Action item -
Repeat every line of the data exactly, but not the pictures.

Exercise data -
◇ ◇ ◇ ◇ ◇ ◇ ◇

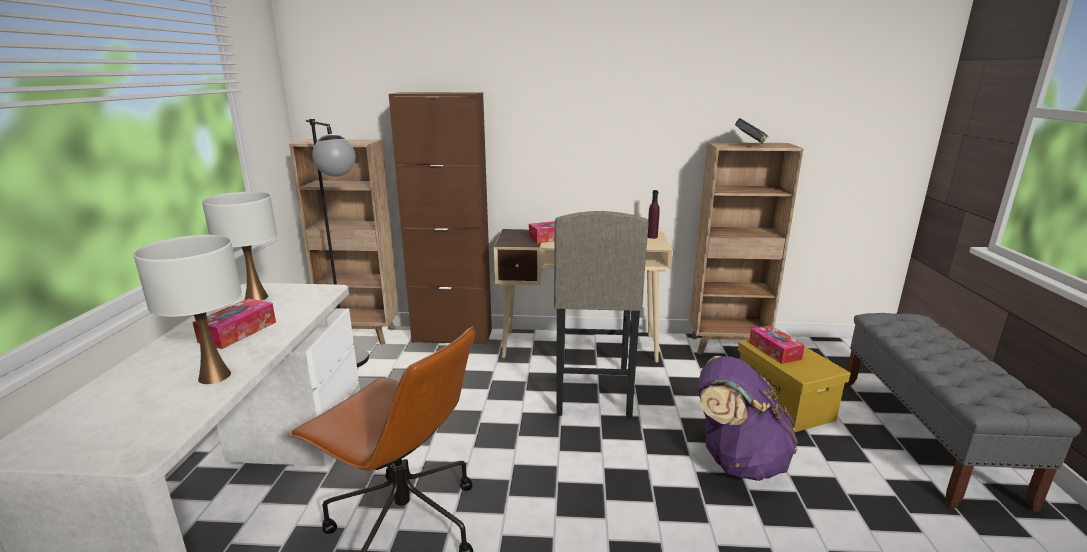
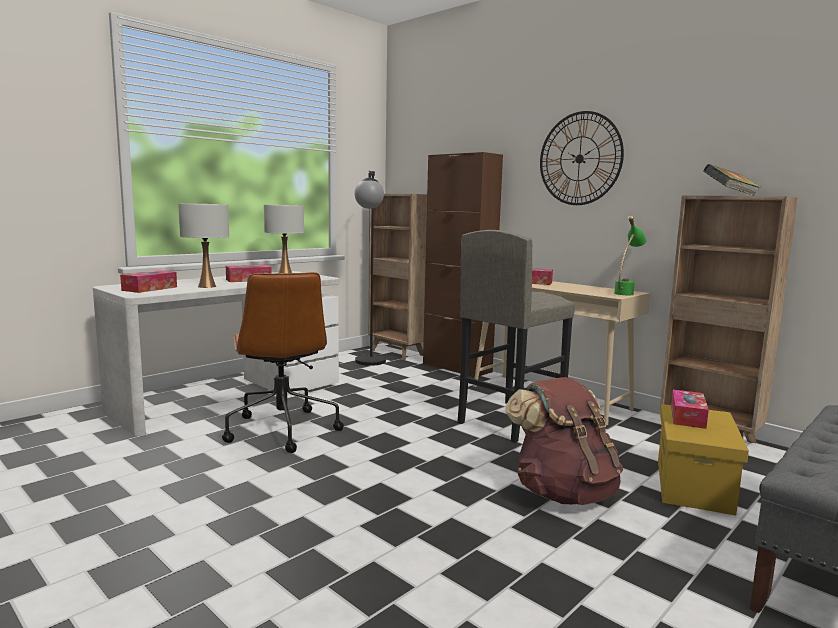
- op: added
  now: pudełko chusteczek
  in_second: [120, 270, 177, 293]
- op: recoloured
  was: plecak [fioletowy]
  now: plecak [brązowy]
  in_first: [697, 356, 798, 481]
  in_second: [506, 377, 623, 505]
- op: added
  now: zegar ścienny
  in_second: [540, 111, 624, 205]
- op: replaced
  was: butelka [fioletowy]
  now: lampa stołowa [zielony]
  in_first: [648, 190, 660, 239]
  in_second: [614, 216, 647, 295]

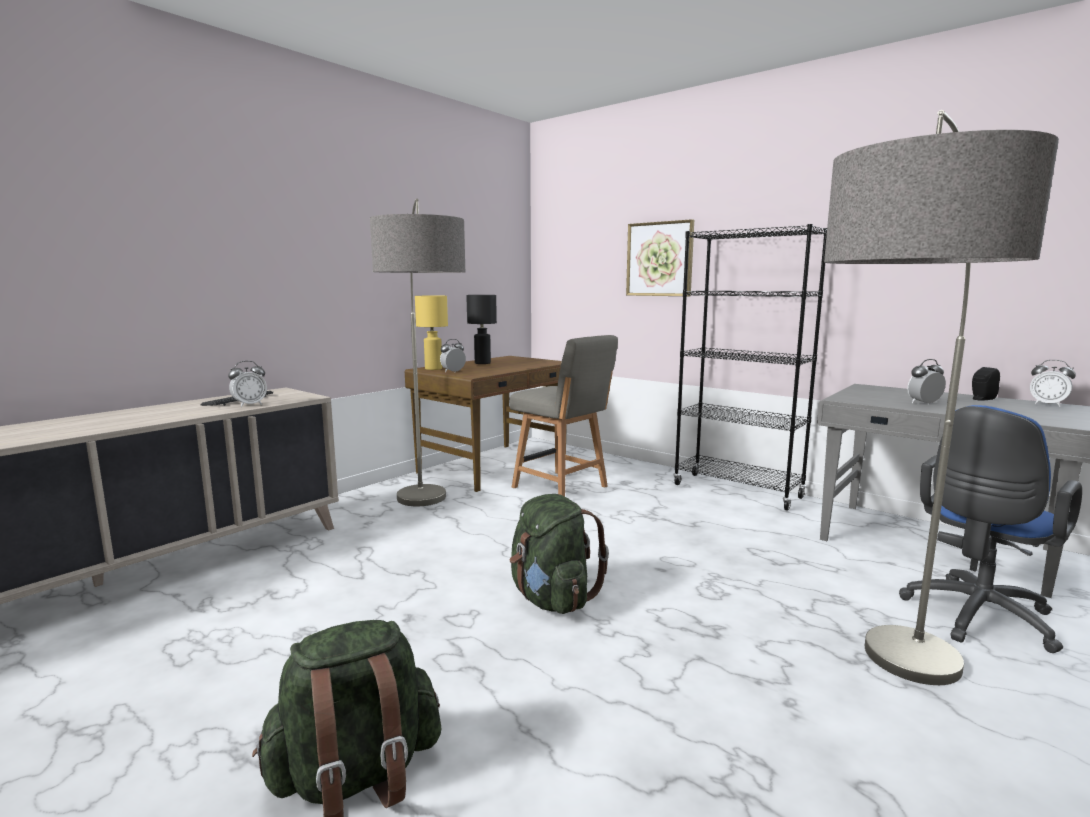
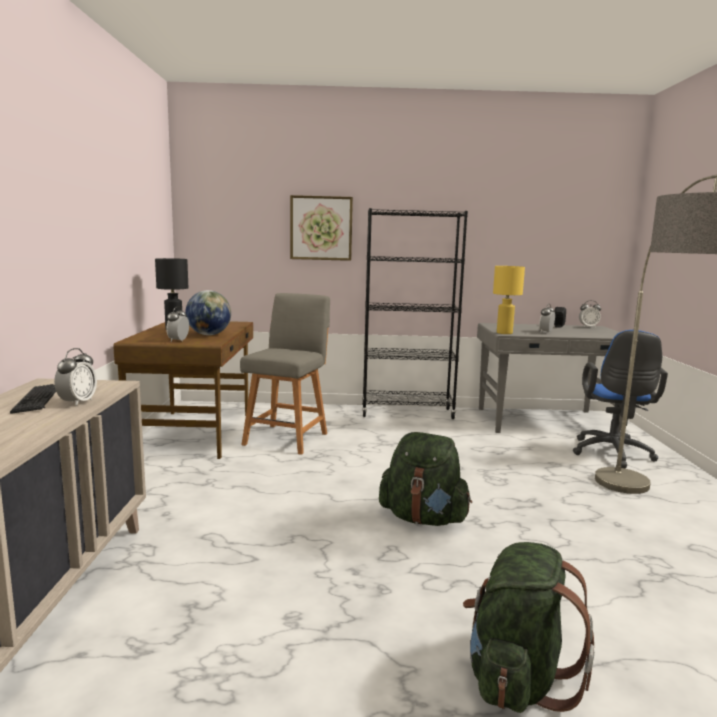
- op: added
  now: globus
  in_second: [185, 290, 231, 335]
- op: turned
  was: krzesło [szary]
  in_first: [510, 335, 618, 496]
  in_second: [240, 293, 330, 455]
  clockwise: -75
- op: moved
  was: lampa stołowa [żółty]
  in_first: [415, 296, 448, 370]
  in_second: [493, 266, 525, 334]
- op: removed
  was: lampa stojąca
  in_first: [370, 199, 465, 506]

◇ ◇ ◇ ◇ ◇ ◇ ◇

Result -
- op: added
  now: pudełko chusteczek
  in_second: [120, 270, 177, 293]
- op: recoloured
  was: plecak [fioletowy]
  now: plecak [brązowy]
  in_first: [697, 356, 798, 481]
  in_second: [506, 377, 623, 505]
- op: added
  now: zegar ścienny
  in_second: [540, 111, 624, 205]
- op: replaced
  was: butelka [fioletowy]
  now: lampa stołowa [zielony]
  in_first: [648, 190, 660, 239]
  in_second: [614, 216, 647, 295]

- op: added
  now: globus
  in_second: [185, 290, 231, 335]
- op: turned
  was: krzesło [szary]
  in_first: [510, 335, 618, 496]
  in_second: [240, 293, 330, 455]
  clockwise: -75
- op: moved
  was: lampa stołowa [żółty]
  in_first: [415, 296, 448, 370]
  in_second: [493, 266, 525, 334]
- op: removed
  was: lampa stojąca
  in_first: [370, 199, 465, 506]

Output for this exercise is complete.